Supplied records:
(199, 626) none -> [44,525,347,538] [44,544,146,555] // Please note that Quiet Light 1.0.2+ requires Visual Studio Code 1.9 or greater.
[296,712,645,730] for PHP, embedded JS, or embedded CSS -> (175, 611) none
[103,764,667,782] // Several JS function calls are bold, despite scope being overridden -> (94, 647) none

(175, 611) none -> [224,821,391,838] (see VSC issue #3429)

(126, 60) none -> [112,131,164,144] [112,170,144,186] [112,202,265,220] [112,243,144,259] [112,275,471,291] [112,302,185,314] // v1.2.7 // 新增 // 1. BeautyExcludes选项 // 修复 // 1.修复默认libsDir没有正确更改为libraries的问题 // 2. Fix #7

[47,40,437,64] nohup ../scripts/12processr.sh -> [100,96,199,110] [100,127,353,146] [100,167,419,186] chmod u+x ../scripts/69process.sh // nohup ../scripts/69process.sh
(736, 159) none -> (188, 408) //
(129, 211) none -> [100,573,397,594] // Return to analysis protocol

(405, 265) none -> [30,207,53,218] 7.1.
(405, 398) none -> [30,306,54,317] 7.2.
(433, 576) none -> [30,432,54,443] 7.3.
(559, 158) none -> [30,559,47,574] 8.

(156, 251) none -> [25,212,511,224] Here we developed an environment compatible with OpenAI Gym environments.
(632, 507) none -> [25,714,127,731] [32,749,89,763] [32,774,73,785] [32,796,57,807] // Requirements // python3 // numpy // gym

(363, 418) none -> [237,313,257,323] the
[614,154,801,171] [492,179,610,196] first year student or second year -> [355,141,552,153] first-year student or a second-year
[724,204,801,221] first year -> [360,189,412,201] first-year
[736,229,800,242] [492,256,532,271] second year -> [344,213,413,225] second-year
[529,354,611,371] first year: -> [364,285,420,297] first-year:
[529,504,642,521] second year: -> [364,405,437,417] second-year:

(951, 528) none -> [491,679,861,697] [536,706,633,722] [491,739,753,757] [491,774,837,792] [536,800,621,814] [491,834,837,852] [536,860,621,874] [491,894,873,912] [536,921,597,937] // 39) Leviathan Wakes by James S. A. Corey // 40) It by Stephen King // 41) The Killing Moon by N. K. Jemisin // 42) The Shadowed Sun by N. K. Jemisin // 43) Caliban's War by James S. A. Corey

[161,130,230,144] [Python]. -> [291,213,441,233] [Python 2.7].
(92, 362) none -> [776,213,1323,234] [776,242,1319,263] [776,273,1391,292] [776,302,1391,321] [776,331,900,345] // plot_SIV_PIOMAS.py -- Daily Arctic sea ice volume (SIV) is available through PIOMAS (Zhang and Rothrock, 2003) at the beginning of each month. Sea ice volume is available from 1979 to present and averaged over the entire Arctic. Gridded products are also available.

What you have to do: Return exactly the lines above from the line that has "(736, 159) none -> (188, 408) //" through the line that has "(559, 158) none -> [30,559,47,574] 8.", inclusive, and nothing else.

Problem solution:
(736, 159) none -> (188, 408) //
(129, 211) none -> [100,573,397,594] // Return to analysis protocol

(405, 265) none -> [30,207,53,218] 7.1.
(405, 398) none -> [30,306,54,317] 7.2.
(433, 576) none -> [30,432,54,443] 7.3.
(559, 158) none -> [30,559,47,574] 8.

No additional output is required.